The “Conclusion” is titled “Hands—Touch,” with a focus on “Cultural Revolution Culture and Popular Culture: Theorizing Practice and Experience.” Similar to the use of “smells” in the Introduction, “hands” and “touch” seem to have little to do with the author’s approach to the study of Cultural Revolution culture, unless, they are intended to encourage future researchers to be more “hands on” in their approaches. In discussing the “grammar and rhetoric” of the Cultural Revolution, Mittler echoes her earlier mention, in the Introduction, of Richard Kraus’s culturalist discussion of the traditional closeness between art and the state. It is not altogether clear, however, whether “grammar” is cultural or structural. The reliance on “personal testimonies,” coupled with existing culturalist claims about “the Chinese,” leads the author, via a quote from Qualter, to an ambiguous conclusion: “‘The impact and power of propaganda to produce change or maintain stability, depends less upon the professional skills of the propagandist and more on the psychological state of the audience,’” and “Propaganda is an interactive process, with response dependent upon the background of each individual. Both the audience as homogenous mass and the ‘omnipotent propagandist’ are fictional characters in a story with unpredictable outcomes” (376). In the interest of complicating the idea of Cultural Revolution culture via a plethora of concrete resources and, especially, eyewitness accounts, the author paradoxically ends up resorting to a post-modern relativism.
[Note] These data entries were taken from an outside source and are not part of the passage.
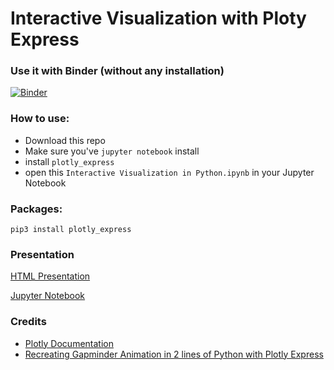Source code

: # Interactive Visualization with Ploty Express

### Use it with Binder (without any installation)

[![Binder](https://mybinder.org/badge_logo.svg)](https://mybinder.org/v2/gh/amrrs/Interactive-Viz-Plotly-Express/master?filepath=Interactive%2520Visualization%2520in%2520Python.ipynb)

### How to use:

* Download this repo
* Make sure you've `jupyter notebook` install
* install `plotly_express`
* open this `Interactive Visualization in Python.ipynb` in your Jupyter Notebook

### Packages:

`pip3 install plotly_express`

### Presentation

[HTML Presentation](https://amrrs.github.io/Interactive-Viz-Plotly-Express/presentation.html)

[Jupyter Notebook](https://nbviewer.jupyter.org/github/amrrs/Interactive-Viz-Plotly-Express/blob/master/Interactive%20Visualization%20in%20Python.ipynb)


### Credits

+ [Plotly Documentation](https://www.plotly.express/plotly_express/)
+ [Recreating Gapminder Animation in 2 lines of Python with Plotly Express](https://github.com/amrrs/blogpost_codes/blob/master/gapminder_animation_plotly_express.ipynb)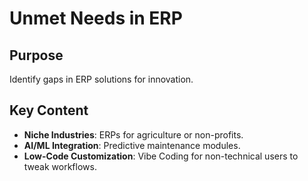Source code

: # Unmet Needs in ERP

## Purpose  
Identify gaps in ERP solutions for innovation.

## Key Content  
- **Niche Industries**: ERPs for agriculture or non-profits.  
- **AI/ML Integration**: Predictive maintenance modules.  
- **Low-Code Customization**: Vibe Coding for non-technical users to tweak workflows.  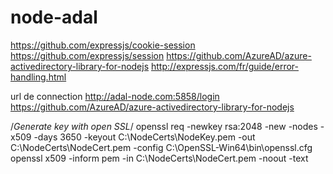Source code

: # node-adal
https://github.com/expressjs/cookie-session
https://github.com/expressjs/session
https://github.com/AzureAD/azure-activedirectory-library-for-nodejs
http://expressjs.com/fr/guide/error-handling.html

url de connection http://adal-node.com:5858/login
https://github.com/AzureAD/azure-activedirectory-library-for-nodejs

/*Generate key with open SSL*/
openssl req -newkey rsa:2048 -new -nodes -x509 -days 3650 -keyout C:\NodeCerts\NodeKey.pem -out C:\NodeCerts\NodeCert.pem -config C:\OpenSSL-Win64\bin\openssl.cfg
openssl x509 -inform pem -in C:\NodeCerts\NodeCert.pem -noout -text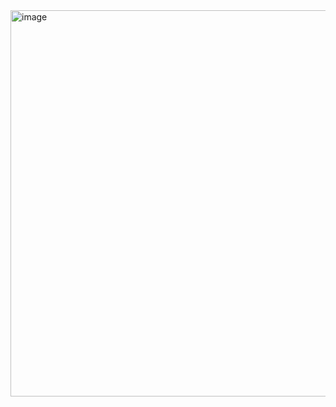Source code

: <img width="526" height="618" alt="image" src="https://github.com/user-attachments/assets/fd118b4b-79a0-4fc1-b487-12402a6e8c7e" />
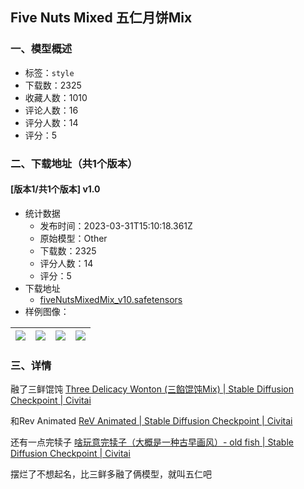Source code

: ## Five Nuts Mixed 五仁月饼Mix
### 一、模型概述

- 标签：`style`
- 下载数：2325
- 收藏人数：1010
- 评论人数：16
- 评分人数：14
- 评分：5

### 二、下载地址（共1个版本）

#### [版本1/共1个版本] v1.0

- 统计数据
  - 发布时间：2023-03-31T15:10:18.361Z
  - 原始模型：Other
  - 下载数：2325
  - 评分人数：14
  - 评分：5
- 下载地址
  - [fiveNutsMixedMix_v10.safetensors](https://civitai.com/api/download/models/25526)
- 样例图像：

| <img src="https://image.civitai.com/xG1nkqKTMzGDvpLrqFT7WA/e75a0def-3598-413e-429f-99471f1e2800/width=450/280238.jpeg" /> | <img src="https://image.civitai.com/xG1nkqKTMzGDvpLrqFT7WA/16fcf4e0-ec25-4a90-81f6-5fa8f7567c00/width=450/280251.jpeg" /> | <img src="https://image.civitai.com/xG1nkqKTMzGDvpLrqFT7WA/4f41b670-0671-4e96-f651-7287616b6e00/width=450/280249.jpeg" /> | <img src="https://image.civitai.com/xG1nkqKTMzGDvpLrqFT7WA/ad21e5ee-78af-4883-957d-740de6417400/width=450/280248.jpeg" /> |
| ---- | ---- | ---- | ---- |


### 三、详情
<p>融了三鲜馄饨 <a target="_blank" rel="ugc" href="https://civitai.com/models/20330/three-delicacy-wonton-mix">Three Delicacy Wonton (三餡馄饨Mix) | Stable Diffusion Checkpoint | Civitai</a></p><p>和Rev Animated <a target="_blank" rel="ugc" href="https://civitai.com/models/7371/rev-animated">ReV Animated | Stable Diffusion Checkpoint | Civitai</a></p><p>还有一点完犊子 <a target="_blank" rel="ugc" href="https://civitai.com/models/14978/old-fish">啥玩意完犊子（大概是一种古早画风）- old fish | Stable Diffusion Checkpoint | Civitai</a></p><p>摆烂了不想起名，比三鲜多融了俩模型，就叫五仁吧</p><p></p>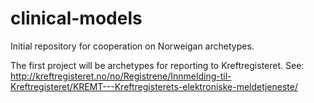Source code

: clinical-models
===============
Initial repository for cooperation on Norweigan archetypes. 

The first project will be archetypes for reporting to Kreftregisteret. 
See: http://kreftregisteret.no/no/Registrene/Innmelding-til-Kreftregisteret/KREMT---Kreftregisterets-elektroniske-meldetjeneste/ 
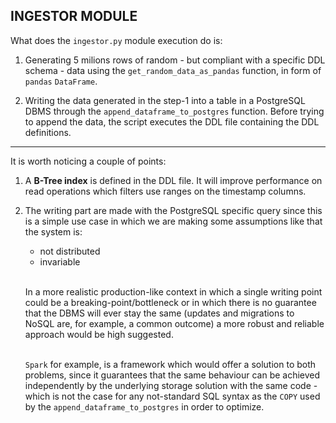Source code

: ## INGESTOR MODULE

What does the `ingestor.py` module execution do is:

1) Generating 5 milions rows of random - but compliant with a specific DDL schema - data using
   the `get_random_data_as_pandas` function, in form of `pandas` `DataFrame`.


2) Writing the data generated in the step-1 into a table in a PostgreSQL DBMS through the `append_dataframe_to_postgres`
   function. Before trying to append the data, the script executes the DDL file containing the DDL definitions.

---

It is worth noticing a couple of points:

1) A **B-Tree index** is defined in the DDL file. It will improve performance on read operations which filters use
   ranges on the timestamp columns.


2) The writing part are made with the PostgreSQL specific query since this is a simple use case in which we are making
   some assumptions like that the system is:

    - not distributed
    - invariable

   \
   In a more realistic production-like context in which a single writing point could be a breaking-point/bottleneck or
   in which there is no guarantee that the DBMS will ever stay the same (updates and migrations to NoSQL are, for
   example, a common outcome) a more robust and reliable approach would be high suggested.

   \
   `Spark` for example, is a framework which would offer a solution to both problems, since it guarantees that the same
   behaviour can be achieved independently by the underlying storage solution with the same code - which is not the case
   for any not-standard SQL syntax as the `COPY` used by the `append_dataframe_to_postgres` in order to optimize.
   
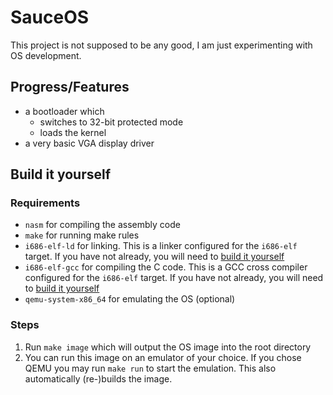 # SauceOS
This project is not supposed to be any good, I am just experimenting with OS development.

## Progress/Features
 - a bootloader which 
     - switches to 32-bit protected mode 
	 - loads the kernel
 - a very basic VGA display driver

## Build it yourself

### Requirements
 - `nasm` for compiling the assembly code
 - `make` for running make rules
 - `i686-elf-ld` for linking. This is a linker configured for the `i686-elf` target. If you have not already, you will need to [build it yourself](https://wiki.osdev.org/GCC_Cross-Compiler)
 - `i686-elf-gcc` for compiling the C code. This is a GCC cross compiler configured for the `i686-elf` target. If you have not already, you will need to [build it yourself](https://wiki.osdev.org/GCC_Cross-Compiler)
 - `qemu-system-x86_64` for emulating the OS (optional)

### Steps
 1. Run `make image` which will output the OS image into the root directory
 2. You can run this image on an emulator of your choice. If you chose QEMU you may run `make run` to start the emulation. This also automatically (re-)builds the image.

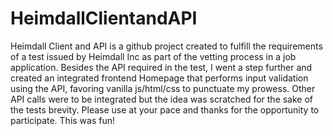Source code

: # HeimdallClientandAPI

Heimdall Client and API is a github project created to fulfill the requirements of a test issued by Heimdall Inc as part of the vetting process in a job application. 
Besides the API required in the test, I went a step further and created an integrated frontend Homepage that performs input validation using the API, favoring vanilla js/html/css to punctuate my prowess.
Other API calls were to be integrated but the idea was scratched for the sake of the tests brevity. Please use at your pace and thanks for the opportunity to participate. This was fun!
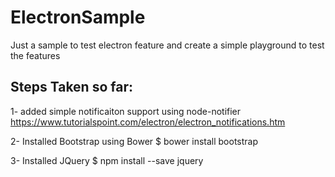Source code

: # ElectronSample
Just a sample to test electron feature and create a simple playground to test the features

## Steps Taken so far:
1- added simple notificaiton support using node-notifier
https://www.tutorialspoint.com/electron/electron_notifications.htm

2- Installed Bootstrap using Bower
$ bower install bootstrap

3- Installed JQuery
$ npm install --save jquery


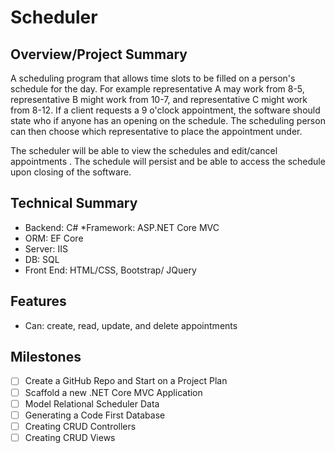 # **Scheduler**

## **Overview/Project Summary**
A scheduling program that allows time slots to be filled on a person's schedule for the day. For example representative A may work from 8-5, representative B might work from 10-7, and representative C might work from 8-12. If a client requests a 9 o'clock appointment, the software should state who if anyone has an opening on the schedule. The scheduling person can then choose which representative to place the appointment under. 

The scheduler will be able to view the schedules and edit/cancel appointments . The schedule will persist and be able to access the schedule upon closing of the software.                                                                                                                                 

## **Technical Summary**
* Backend: C#
*Framework: ASP.NET Core MVC
* ORM: EF Core
* Server: IIS
* DB: SQL
* Front End: HTML/CSS, Bootstrap/ JQuery



## **Features**

* Can: create, read, update, and delete appointments




## **Milestones**
- [ ] Create a GitHub Repo and Start on a Project Plan
- [ ] Scaffold a new .NET Core MVC Application
- [ ] Model Relational Scheduler Data
- [ ] Generating a Code First Database
- [ ] Creating CRUD Controllers
- [ ]  Creating CRUD Views
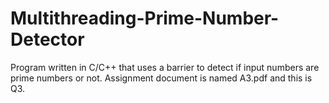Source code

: # Multithreading-Prime-Number-Detector
Program written in C/C++ that uses a barrier to detect if input numbers are prime numbers or not. Assignment document is named A3.pdf and this is Q3.

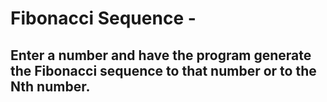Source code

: # Fibonacci Sequence - 
## Enter a number and have the program generate the Fibonacci sequence to that number or to the Nth number.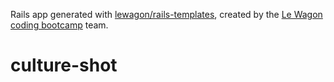 Rails app generated with [lewagon/rails-templates](https://github.com/lewagon/rails-templates), created by the [Le Wagon coding bootcamp](https://www.lewagon.com) team.
# culture-shot

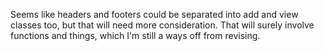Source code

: Seems like headers and footers could be separated into add and view classes too, but that will need more consideration. That will surely involve functions and things, which I'm still a ways off from revising.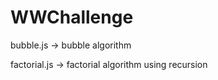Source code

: # WWChallenge

bubble.js -> bubble algorithm

factorial.js -> factorial algorithm using recursion


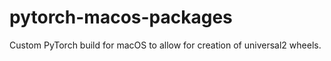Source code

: # pytorch-macos-packages
Custom PyTorch build for macOS to allow for creation of universal2 wheels.
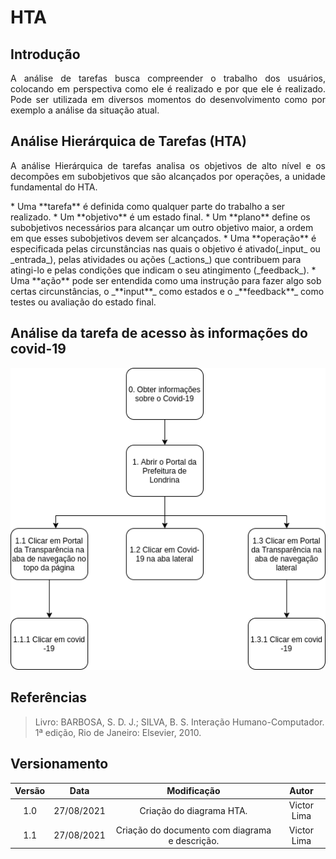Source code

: # HTA

## Introdução

<p align = "justify">
A análise de tarefas busca compreender o trabalho dos usuários, colocando em perspectiva como ele é realizado e por que ele é realizado. Pode ser utilizada em diversos momentos do desenvolvimento como por exemplo a análise da situação atual.
</p>

## Análise Hierárquica de Tarefas (HTA)
<p align = "justify">
 A análise Hierárquica de tarefas analisa os objetivos de alto nível e os decompões em subobjetivos que são alcançados por operações, a unidade fundamental do HTA.
</p>
* Uma **tarefa** é definida como qualquer parte do trabalho a ser realizado.
* Um **objetivo** é um estado final.
* Um **plano** define os subobjetivos necessários para alcançar um outro objetivo maior, a ordem em que esses subobjetivos devem ser alcançados.
* Uma **operação** é especificada pelas circunstâncias nas quais o objetivo é ativado(_input_ ou _entrada_), pelas atividades ou ações (_actions_) que contribuem para atingi-lo e pelas condições que indicam o seu atingimento (_feedback_).
*  Uma **ação** pode ser entendida como uma instrução para fazer algo sob certas circunstâncias, o _**input**_ como estados e o _**feedback**_ como testes ou avaliação do estado final.

## Análise da tarefa de acesso às informações do covid-19

<img width="1000px" src="../../assets/img/diagrama_hta.png">

## Referências

> Livro: BARBOSA, S. D. J.; SILVA, B. S. Interação Humano-Computador. 1ª edição, Rio de Janeiro: Elsevier, 2010.

## Versionamento

|Versão|Data|Modificação|Autor|
|:--:|:--:|:--:|:--:|
|1.0|27/08/2021|Criação do diagrama HTA.|Victor Lima|
|1.1|27/08/2021|Criação do documento com diagrama e descrição.|Victor Lima|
Here, I would like to return to Han Shaogong, who states,
We need more writers from different perspectives and positions to broaden and enrich Cultural Revolution narratives, and to return to the China of the Cultural Revolution, whose true features are not hard to comprehend. In this way, we might increase the difficulty of criticizing the Cultural Revolution, and will make the criticism more accurate and more powerful, hus making it genuine criticism. . . . The déjà vu reconstructions of past bigotry are not very helpful. They not only induce a dreamy and exaggerated “red nostalgia” but also confuse people, especially when faced with Western cold war ideology, leading to self-silencing, blind pursuit of fads, and loss of the ability as subjects to grasp hold of practice. It is in this sense that if the Cultural Revolution remains impenetrable for a long time, it will become a bulky insulator, disconnected from the past and from the future. This insulator will impede the understanding of revolutions that took place in the fifty years before the Cultural Revolution, those revolutions which actually led to the Cultural Revolution. Such narrow appreciation will also impede the understanding of the reform and the opening up of China that took place almost thirty years after the Cultural Revolution. The Cultural Revolution is an unsubstitutable womb for the history that follows it; it continues to give birth to various surprising achievements and sudden crises. (105; 108)
Cultural Revolution culture, in other words, remains understudied and insufficiently understood both inside and outside of China. Regardless of its strengths and shortcomings, Barbara Mittler’s A Continuous Revolution: Making Sense of Cultural Revolution Culture is the latest attempt—and an admirable one—at offering a different take on this “unsubstitutable womb” for understanding not only the Cultural Revolution but also the Chinese revolution. For “culture” is at the core of that revolution; and the key is to understand in what ways and why that is so.
[ 1 ] Han Shaogong, “Why Did the Cultural Revolution End?” boundary 2 35, 2 (2008): 104. Chinese original appeared in 2005.